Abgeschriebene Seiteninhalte
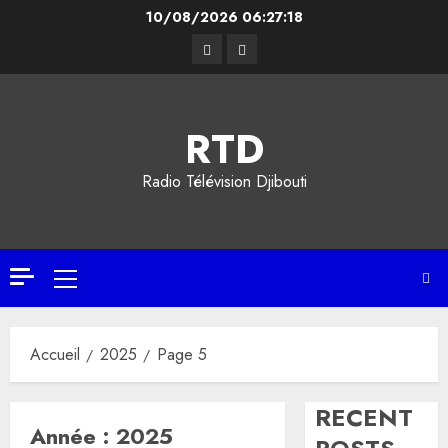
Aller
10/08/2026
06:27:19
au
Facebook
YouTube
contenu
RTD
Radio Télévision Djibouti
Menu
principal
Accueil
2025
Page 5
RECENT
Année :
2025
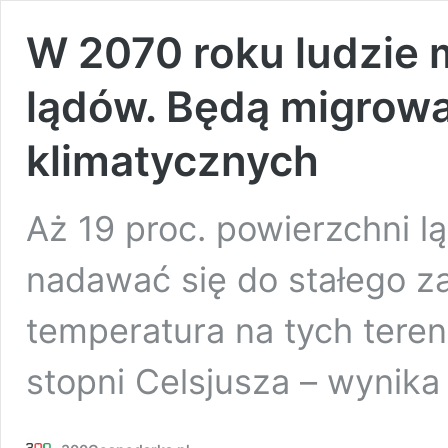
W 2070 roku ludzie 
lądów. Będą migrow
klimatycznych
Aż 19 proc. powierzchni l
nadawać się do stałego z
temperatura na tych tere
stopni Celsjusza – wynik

---

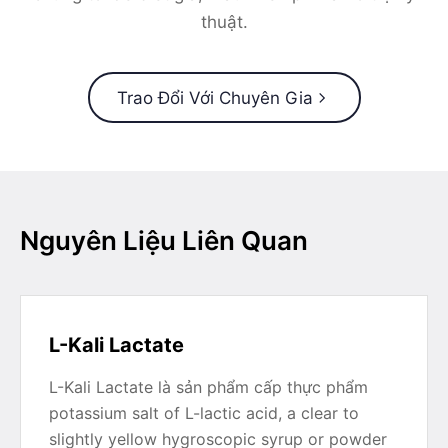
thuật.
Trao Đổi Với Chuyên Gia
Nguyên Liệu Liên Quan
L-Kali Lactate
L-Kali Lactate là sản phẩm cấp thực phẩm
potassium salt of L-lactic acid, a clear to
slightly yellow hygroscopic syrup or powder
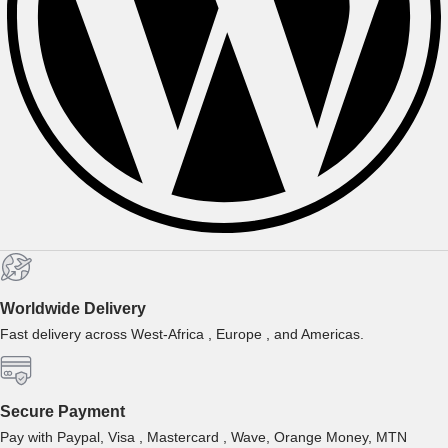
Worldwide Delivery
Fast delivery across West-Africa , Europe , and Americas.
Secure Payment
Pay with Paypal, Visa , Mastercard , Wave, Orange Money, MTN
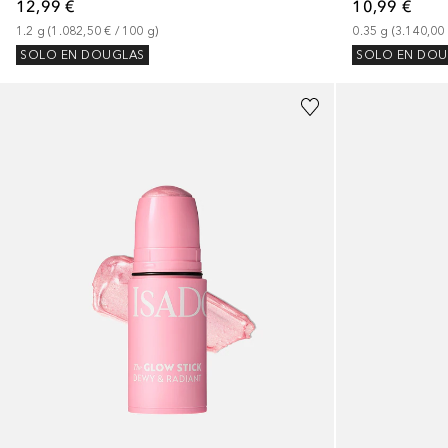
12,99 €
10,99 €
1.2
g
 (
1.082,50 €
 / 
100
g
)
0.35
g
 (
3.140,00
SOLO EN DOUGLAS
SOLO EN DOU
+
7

--- Arbeitsauftrag ---
Sammle aus den Einträgen oben jede Zeile, in der die Zeichenfolge „Kali“ vorkommt, und schreib sie unverändert ab.

--- Schriftliche Lösung ---
L-Kali Lactate
L-Kali Lactate là sản phẩm cấp thực phẩm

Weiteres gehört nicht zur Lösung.